Natural dyes, once sidelined by synthetics, are making a comeback as fashion brands respond to sustainability pressures. Butterfly pea’s stable blue pigment is particularly attractive, as natural blues are rare and difficult to produce. For women involved in dyeing, weaving, and handicrafts, this resurgence opens new markets and reconnects craft traditions with modern demand.
A Wellness Ally
Beyond livelihoods, butterfly pea has found a devoted following among women seeking gentler, holistic approaches to health. Scientific studies have identified high levels of anthocyanins in butterfly pea, powerful antioxidants also found in blueberries. Research published in food and nutrition journals suggests these compounds may help combat oxidative stress, support cognitive function, and promote skin health.
In an era where burnout, hormonal stress, and sleep deprivation are common, butterfly pea tea has been embraced as a calming ritual. Skincare brands, too, are taking note. Butterfly pea extracts are now featured in serums and masks. For women wary of harsh chemicals, the flower’s traditional roots offer reassurance.
What’s striking is how seamlessly aparajita bridges ancestral knowledge and modern self-care, something women, often the custodians of home remedies, instinctively understand.

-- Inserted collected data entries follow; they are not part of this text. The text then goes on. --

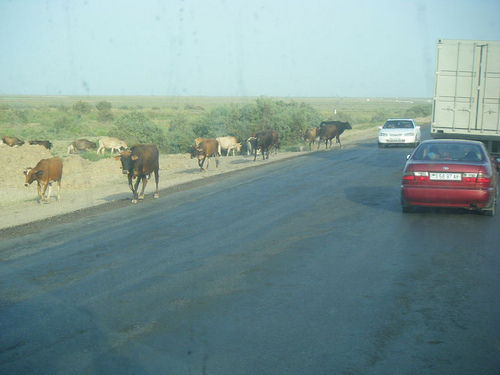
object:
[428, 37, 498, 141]
trailer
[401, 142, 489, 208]
back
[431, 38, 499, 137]
back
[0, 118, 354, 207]
herd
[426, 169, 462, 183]
number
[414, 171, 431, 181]
light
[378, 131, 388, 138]
headlight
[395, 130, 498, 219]
car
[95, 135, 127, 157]
cow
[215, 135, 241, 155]
cow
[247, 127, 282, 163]
cow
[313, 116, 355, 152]
cow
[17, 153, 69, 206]
cow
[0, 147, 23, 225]
dirt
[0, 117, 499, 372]
highway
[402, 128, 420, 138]
headlight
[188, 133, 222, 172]
cow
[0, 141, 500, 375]
road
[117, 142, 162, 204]
cow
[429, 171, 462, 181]
license plate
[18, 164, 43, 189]
head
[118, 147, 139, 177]
head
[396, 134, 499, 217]
red car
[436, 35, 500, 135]
doors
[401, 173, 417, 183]
headlights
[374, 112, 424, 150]
car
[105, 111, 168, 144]
bush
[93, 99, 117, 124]
bush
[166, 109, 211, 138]
bush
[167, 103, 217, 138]
bush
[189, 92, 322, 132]
bush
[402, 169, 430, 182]
taillight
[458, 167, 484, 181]
taillight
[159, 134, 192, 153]
bush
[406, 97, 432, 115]
tree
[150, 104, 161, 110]
tree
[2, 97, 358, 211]
cattle herd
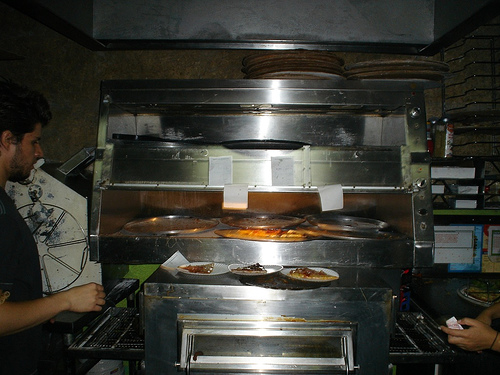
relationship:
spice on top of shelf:
[164, 127, 178, 140] [103, 104, 409, 149]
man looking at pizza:
[0, 79, 105, 374] [212, 226, 321, 244]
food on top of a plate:
[183, 262, 215, 276] [176, 260, 233, 278]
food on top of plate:
[231, 261, 267, 275] [228, 261, 285, 280]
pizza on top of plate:
[290, 265, 337, 282] [277, 265, 341, 284]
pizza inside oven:
[212, 226, 321, 244] [55, 81, 435, 298]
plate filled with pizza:
[277, 265, 341, 284] [290, 265, 337, 282]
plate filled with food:
[176, 260, 233, 278] [183, 262, 215, 276]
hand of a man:
[69, 282, 106, 313] [0, 79, 105, 374]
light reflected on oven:
[256, 83, 287, 195] [55, 81, 435, 298]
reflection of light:
[245, 78, 289, 374] [256, 83, 287, 195]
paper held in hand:
[5, 160, 104, 298] [69, 282, 106, 313]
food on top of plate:
[183, 262, 215, 276] [176, 260, 233, 278]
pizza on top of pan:
[223, 212, 302, 228] [213, 212, 306, 231]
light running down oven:
[256, 83, 287, 195] [55, 81, 435, 298]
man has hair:
[0, 79, 105, 374] [0, 81, 51, 142]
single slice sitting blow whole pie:
[290, 265, 337, 282] [223, 212, 302, 228]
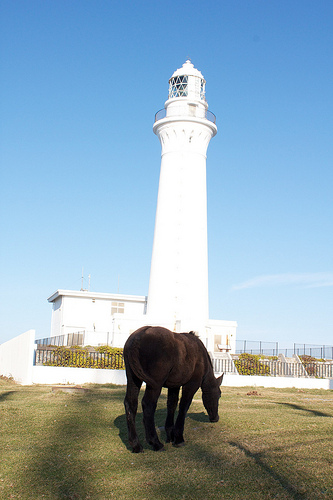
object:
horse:
[123, 325, 224, 453]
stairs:
[212, 350, 228, 355]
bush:
[234, 351, 271, 374]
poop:
[236, 388, 262, 395]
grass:
[0, 375, 332, 497]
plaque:
[217, 343, 231, 350]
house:
[47, 287, 149, 347]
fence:
[235, 338, 278, 356]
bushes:
[41, 344, 126, 369]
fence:
[294, 342, 332, 359]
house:
[208, 318, 237, 354]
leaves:
[249, 364, 251, 368]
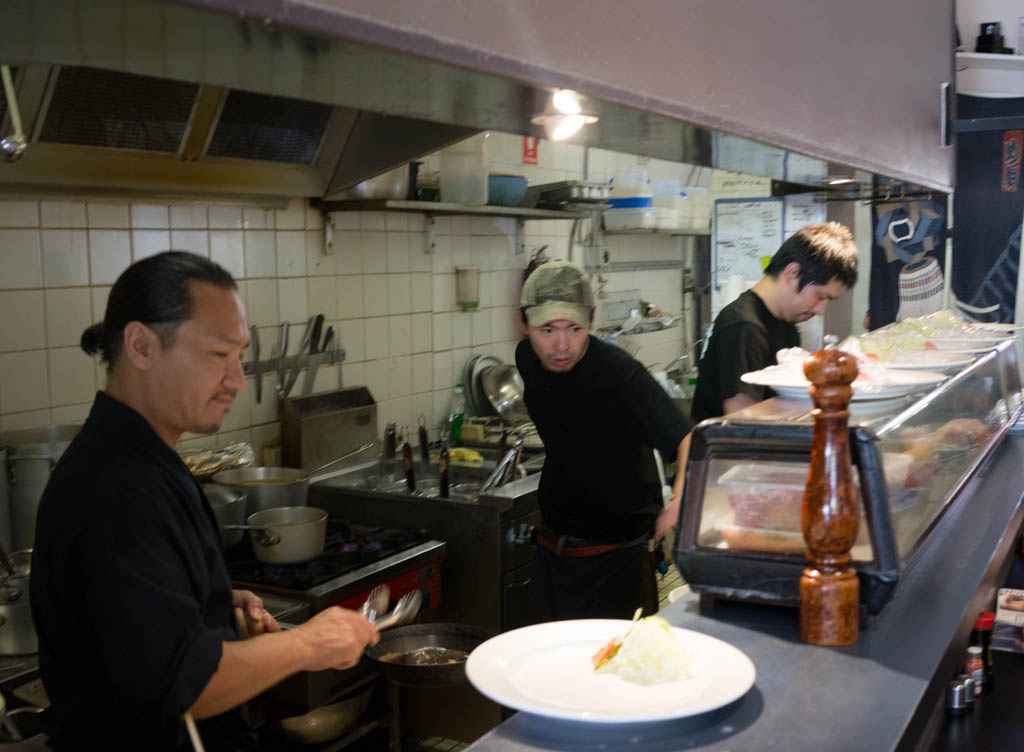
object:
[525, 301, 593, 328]
bill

The flower’s colour-changing magic may seem like novelty, but it plays a deeper role. In wellness markets crowded with claims, experience matters. Women, who drive a significant share of wellness and beauty spending globally, are choosing products that align with values such as sustainability and cultural authenticity. For Indian women producers, this is a rare opportunity, since what they grow is suddenly desirable to the world.
Challenges Of The Bloom
Quality control, consistent drying methods, and fair pricing remain hurdles. Without proper support, women risk being pushed to the lowest rung of the value chain while intermediaries reap the biggest profits. Experts stress the need for training, certification, and direct market access. Linking women growers to cooperatives, startups, and export channels can ensure they benefit from the flower’s growing popularity. There is also the question of recognition. Much of women’s work in cultivating medicinal plants is still considered supplementary or invisible in official data, despite its economic value.
The butterfly pea may be delicate, but its impact is huge. It represents a model of growth for women who run small-scale and sustainable businesses that rooted in traditional knowledge, yet connected to global trends.